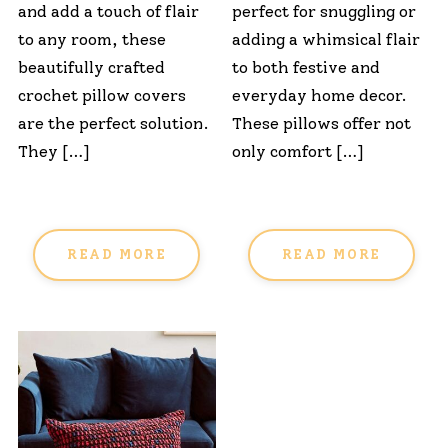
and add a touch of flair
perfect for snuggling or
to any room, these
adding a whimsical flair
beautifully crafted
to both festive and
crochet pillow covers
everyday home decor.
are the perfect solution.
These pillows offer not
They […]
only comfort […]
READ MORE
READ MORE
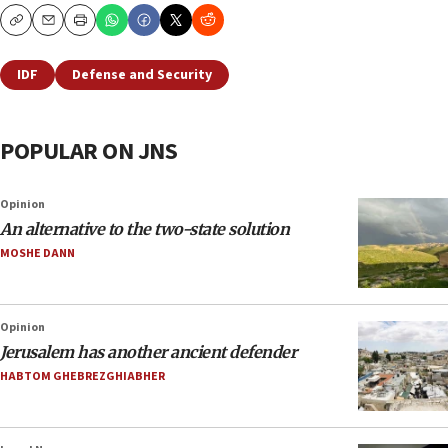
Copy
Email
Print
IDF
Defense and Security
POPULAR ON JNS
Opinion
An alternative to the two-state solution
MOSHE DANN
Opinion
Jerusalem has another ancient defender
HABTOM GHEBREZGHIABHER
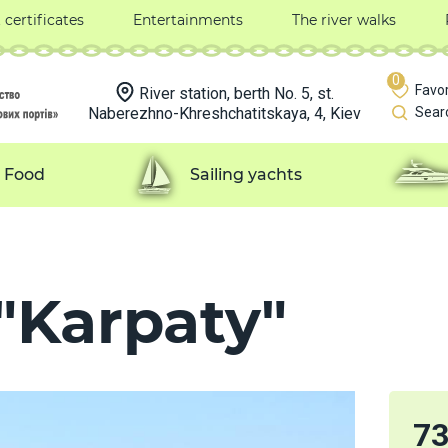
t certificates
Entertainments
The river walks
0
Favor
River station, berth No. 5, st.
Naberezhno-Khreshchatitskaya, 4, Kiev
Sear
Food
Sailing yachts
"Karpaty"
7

::::::

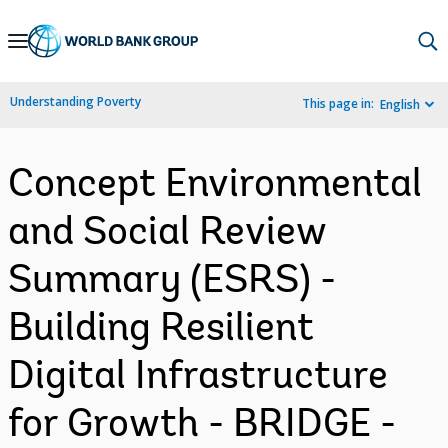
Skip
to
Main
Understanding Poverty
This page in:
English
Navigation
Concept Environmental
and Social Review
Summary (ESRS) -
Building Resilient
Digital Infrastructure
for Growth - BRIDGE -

::::::

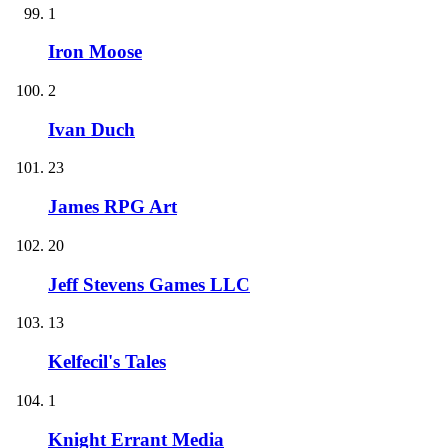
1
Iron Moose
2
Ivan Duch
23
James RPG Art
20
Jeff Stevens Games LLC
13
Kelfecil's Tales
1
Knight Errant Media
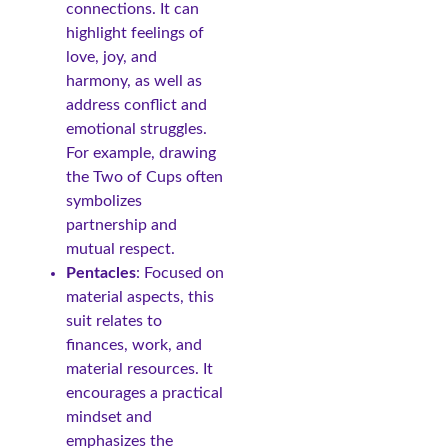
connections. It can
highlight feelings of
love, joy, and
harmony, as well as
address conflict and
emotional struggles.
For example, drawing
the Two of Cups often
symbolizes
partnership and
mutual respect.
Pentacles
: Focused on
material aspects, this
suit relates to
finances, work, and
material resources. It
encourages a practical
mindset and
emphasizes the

::::::

Go through the data and return each line where the word "flair" appears.

and add a touch of flair
adding a whimsical flair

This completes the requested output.